I guess my own feature request is very similar. Every task/job should have option to minimize and force cancel
We both want to cancel running task. This thread is only about replication while my thread is more general.

I agree that “ideally” it should be allowed.

The 1st step is to work out how it would be done from CLI/API…

Is there an abort capability in zfs send?

How would the receiving system clean up the mess?
(it would need to be safe for all users)

Kill/interrupt the process, or even just the ssh/etc connection and it stops just fine.

The trick is to know the process id.

Is the any clean up needed for the data… the same task can be run again later?

Does the middleware know about process_id?

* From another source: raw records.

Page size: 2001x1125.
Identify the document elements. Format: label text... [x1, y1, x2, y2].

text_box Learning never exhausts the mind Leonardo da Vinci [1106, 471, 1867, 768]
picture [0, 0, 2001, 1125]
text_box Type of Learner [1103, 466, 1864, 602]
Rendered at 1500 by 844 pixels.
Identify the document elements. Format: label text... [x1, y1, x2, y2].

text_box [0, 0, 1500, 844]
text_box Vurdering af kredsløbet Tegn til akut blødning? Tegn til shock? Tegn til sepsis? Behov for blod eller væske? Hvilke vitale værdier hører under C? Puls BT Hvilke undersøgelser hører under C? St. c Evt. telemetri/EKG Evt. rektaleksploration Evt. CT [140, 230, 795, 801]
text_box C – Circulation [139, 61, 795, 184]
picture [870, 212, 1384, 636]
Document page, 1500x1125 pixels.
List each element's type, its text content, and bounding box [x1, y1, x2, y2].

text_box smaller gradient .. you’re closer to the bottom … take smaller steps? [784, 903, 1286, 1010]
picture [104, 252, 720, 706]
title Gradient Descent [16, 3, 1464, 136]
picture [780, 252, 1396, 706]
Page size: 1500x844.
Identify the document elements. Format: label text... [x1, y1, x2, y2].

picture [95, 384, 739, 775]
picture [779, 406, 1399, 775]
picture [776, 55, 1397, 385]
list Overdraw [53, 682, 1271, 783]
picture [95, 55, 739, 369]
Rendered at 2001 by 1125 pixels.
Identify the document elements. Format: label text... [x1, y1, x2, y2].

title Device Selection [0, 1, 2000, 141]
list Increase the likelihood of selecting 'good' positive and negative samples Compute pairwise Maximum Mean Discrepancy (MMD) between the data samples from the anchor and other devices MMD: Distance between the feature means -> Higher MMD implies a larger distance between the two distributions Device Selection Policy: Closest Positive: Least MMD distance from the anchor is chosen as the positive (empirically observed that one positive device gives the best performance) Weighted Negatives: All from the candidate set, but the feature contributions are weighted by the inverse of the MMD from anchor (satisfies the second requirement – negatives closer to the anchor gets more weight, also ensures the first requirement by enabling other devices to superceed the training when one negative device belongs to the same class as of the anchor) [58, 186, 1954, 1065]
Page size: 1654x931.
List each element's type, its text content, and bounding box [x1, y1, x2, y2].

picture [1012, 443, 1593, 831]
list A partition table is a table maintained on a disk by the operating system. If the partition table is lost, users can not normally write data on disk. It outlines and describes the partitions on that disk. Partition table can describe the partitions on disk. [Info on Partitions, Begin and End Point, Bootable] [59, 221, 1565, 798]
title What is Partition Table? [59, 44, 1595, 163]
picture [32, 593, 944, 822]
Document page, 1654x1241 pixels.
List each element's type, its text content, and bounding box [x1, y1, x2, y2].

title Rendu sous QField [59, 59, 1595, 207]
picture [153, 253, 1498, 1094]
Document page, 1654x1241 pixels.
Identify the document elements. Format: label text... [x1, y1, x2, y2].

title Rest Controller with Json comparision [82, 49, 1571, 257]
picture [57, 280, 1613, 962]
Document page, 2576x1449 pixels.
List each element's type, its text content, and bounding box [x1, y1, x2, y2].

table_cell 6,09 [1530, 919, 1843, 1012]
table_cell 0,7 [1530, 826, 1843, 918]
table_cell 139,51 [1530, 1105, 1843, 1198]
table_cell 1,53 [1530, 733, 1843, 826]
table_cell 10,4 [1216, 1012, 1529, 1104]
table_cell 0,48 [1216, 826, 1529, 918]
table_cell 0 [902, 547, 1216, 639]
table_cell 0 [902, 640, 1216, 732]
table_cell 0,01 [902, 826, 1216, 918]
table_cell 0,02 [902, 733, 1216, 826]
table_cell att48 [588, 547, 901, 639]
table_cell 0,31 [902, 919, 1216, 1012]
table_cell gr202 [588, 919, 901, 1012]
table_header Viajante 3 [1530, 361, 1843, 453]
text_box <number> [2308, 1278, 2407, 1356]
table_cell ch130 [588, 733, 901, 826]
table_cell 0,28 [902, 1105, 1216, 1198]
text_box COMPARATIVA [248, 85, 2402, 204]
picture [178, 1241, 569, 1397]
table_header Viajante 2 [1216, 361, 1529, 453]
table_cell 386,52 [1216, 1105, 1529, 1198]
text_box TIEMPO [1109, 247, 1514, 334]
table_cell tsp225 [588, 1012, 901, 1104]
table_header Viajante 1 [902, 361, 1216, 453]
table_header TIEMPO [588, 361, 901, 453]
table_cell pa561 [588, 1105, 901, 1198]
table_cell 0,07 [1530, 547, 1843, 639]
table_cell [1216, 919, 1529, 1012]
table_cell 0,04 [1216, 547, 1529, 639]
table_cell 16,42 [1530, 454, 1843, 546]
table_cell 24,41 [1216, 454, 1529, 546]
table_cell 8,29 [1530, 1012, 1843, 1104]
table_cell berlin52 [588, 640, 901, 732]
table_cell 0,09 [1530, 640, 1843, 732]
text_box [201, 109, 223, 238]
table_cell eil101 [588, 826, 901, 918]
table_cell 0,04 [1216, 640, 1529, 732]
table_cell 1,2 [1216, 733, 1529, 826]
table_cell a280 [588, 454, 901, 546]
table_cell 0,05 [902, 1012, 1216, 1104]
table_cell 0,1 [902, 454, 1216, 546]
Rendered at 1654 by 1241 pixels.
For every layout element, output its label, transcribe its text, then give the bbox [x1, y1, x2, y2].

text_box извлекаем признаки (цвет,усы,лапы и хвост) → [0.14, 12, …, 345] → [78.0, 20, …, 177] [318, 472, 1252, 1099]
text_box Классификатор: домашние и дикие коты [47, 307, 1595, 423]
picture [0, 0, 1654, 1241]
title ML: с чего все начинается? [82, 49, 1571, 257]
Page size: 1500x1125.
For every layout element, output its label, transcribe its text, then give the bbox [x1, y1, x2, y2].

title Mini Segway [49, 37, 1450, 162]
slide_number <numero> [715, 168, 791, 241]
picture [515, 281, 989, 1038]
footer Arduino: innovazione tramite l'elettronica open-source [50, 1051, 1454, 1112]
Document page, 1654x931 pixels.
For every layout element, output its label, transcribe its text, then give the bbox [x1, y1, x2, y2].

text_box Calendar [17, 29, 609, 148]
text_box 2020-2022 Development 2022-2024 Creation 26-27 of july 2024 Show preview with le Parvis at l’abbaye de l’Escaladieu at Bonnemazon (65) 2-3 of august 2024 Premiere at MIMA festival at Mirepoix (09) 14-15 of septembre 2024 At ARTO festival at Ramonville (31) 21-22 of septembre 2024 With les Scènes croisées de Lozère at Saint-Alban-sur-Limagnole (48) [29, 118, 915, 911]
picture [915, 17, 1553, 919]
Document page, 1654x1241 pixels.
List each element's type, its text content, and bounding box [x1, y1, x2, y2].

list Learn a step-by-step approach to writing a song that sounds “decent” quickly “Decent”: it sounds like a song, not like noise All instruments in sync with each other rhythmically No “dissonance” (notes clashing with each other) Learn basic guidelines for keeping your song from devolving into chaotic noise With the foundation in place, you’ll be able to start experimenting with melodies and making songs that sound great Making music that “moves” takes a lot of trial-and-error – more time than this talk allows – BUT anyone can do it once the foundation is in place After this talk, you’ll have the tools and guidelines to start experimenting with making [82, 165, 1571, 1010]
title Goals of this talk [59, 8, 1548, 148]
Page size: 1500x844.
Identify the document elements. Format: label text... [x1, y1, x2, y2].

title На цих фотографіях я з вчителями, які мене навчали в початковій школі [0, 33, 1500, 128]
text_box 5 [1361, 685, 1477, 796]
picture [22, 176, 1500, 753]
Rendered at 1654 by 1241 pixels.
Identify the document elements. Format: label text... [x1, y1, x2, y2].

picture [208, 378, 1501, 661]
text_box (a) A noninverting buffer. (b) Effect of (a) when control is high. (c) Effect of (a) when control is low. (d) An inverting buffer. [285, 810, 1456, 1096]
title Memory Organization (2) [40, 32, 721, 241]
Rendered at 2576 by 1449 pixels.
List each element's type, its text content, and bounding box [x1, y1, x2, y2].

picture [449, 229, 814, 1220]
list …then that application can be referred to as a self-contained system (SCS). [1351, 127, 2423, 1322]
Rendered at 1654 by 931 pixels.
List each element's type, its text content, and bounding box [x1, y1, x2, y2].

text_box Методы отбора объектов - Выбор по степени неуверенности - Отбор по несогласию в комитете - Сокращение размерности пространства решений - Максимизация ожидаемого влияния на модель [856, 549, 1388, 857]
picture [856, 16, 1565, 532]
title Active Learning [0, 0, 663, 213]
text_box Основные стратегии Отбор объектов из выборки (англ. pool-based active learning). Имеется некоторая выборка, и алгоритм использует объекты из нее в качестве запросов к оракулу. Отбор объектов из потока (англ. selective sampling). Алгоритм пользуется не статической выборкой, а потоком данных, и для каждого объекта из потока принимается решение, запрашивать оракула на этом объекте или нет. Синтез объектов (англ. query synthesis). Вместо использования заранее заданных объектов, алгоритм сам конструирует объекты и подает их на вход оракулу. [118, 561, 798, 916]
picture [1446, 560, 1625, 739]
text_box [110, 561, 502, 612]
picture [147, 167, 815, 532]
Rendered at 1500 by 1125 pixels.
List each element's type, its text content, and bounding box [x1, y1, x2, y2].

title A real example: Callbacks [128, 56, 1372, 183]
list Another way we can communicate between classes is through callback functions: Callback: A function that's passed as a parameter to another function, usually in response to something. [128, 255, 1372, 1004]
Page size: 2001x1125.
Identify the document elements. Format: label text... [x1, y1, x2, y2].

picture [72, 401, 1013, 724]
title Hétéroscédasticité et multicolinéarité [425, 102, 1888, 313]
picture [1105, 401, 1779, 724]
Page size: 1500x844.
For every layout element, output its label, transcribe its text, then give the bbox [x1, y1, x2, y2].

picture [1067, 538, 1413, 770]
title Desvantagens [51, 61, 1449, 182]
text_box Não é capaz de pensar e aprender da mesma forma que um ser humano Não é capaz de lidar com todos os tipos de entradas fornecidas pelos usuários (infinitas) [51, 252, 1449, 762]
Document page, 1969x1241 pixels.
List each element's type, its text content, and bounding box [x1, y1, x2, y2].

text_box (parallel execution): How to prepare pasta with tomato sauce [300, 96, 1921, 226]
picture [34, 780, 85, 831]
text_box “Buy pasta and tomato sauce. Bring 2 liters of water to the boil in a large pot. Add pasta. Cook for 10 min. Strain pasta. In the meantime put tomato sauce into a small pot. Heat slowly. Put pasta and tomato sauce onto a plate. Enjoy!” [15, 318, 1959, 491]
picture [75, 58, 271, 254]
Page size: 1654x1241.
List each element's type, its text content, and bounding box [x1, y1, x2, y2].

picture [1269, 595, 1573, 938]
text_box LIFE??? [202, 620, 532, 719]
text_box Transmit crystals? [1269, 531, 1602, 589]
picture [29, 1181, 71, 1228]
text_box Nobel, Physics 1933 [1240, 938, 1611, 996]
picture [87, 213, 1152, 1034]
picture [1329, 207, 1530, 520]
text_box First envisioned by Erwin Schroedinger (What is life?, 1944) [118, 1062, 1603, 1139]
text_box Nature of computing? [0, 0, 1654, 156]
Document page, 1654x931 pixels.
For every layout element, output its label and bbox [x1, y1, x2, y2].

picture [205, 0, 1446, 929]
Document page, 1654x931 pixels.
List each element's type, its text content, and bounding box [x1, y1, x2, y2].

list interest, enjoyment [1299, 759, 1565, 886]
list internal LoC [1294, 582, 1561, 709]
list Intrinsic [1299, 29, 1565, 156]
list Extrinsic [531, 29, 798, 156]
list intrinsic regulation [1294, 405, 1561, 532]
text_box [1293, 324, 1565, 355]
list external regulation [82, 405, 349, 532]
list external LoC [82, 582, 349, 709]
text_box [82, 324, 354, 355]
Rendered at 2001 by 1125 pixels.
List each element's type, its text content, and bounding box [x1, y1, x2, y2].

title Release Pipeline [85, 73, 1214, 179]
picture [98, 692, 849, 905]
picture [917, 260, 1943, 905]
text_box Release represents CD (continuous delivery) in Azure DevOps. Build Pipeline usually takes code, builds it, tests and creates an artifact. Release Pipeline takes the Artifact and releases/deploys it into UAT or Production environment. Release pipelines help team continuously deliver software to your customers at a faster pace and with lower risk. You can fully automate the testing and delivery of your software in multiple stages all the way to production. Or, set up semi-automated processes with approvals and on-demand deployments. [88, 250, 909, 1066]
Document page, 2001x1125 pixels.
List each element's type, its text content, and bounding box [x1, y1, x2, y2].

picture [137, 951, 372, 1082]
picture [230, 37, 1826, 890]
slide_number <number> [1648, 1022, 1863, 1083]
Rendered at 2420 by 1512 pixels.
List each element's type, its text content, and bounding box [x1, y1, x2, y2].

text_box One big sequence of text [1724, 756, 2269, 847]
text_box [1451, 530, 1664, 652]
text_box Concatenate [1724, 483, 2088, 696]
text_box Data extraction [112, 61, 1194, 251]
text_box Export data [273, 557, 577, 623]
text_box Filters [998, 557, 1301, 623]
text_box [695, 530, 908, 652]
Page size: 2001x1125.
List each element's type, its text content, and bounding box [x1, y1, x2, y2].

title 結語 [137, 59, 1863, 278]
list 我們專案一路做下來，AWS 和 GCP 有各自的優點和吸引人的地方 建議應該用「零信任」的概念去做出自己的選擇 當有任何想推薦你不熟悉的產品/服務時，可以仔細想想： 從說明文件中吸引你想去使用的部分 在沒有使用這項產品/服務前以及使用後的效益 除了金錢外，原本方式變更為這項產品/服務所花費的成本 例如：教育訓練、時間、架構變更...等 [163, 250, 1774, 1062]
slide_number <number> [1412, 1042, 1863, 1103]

Don’t believe any clean up is required. Its the same thing that happens when an internet link fails during a replication, or there is a sudden power loss on either end.

When this happens, the replication task errors out… and has a red error flag.

Re-running the task will continue from the snapshot it was transferring when it failed.

1 Like

I do occasionally get this error albeit on TN CORE systems.

cannot receive resume stream: destination … contains partially-complete state
from “zfs receive -s”

The fix is to jump on the receive system and fire off:

zfs recv -A pool/dataset

and that seems to fix things.

Perhaps this is where TrueNAS Connect could come into play having access to both systems.

You wouldn’t even need that. If you really wanted to gate killing a zettarepl job behind an arbitrary requirement, you could just expose the abort option only on jobs to a TrueNAS destination.

That would be absolutely useless for those of us in mixed environments. Personally, I have only one TrueNAS system among a small fleet of ZFS hosts, replicating between each other.

In terms of “keeping it safe for all users” (“safe” is doing a lot of heavy lifting there) — you might need to require some kind of permissions check for non-TrueNAS destinations. I’m going to experiment with this because I don’t know the answer off the top of my head: is it possible to do “zfs receive -A” if the job credential’s user on the target does not have ZFS destroy permission? That permission doesn’t only apply to “zfs destroy” literals but also to some other destructive subcommands within ZFS. Replications to targets that don’t give TrueNAS blanket sudo access could be impacted.

I feel like the days of default sudo access for replication are nearly over and using ZFS allow is a much more secure option. Perhaps a different feature request for another day.

1 Like

Great news! This feature request has been transferred to our internal roadmap for detailed scoping and assessment.

What this means:

  • Our product and technical documentation team will now evaluate technical feasibility, resource requirements

  • This request is now closed for voting, and your votes have been released back to use on other requests

  • Please note that transfer to the roadmap doesn’t guarantee implementation - some features may not proceed based on our assessment findings, however we will update this thread once a decision has been made.

Thank you to everyone who voted and contributed to the discussion. Your input has been invaluable in helping us understand the community’s needs and use cases for this feature.

6 Likes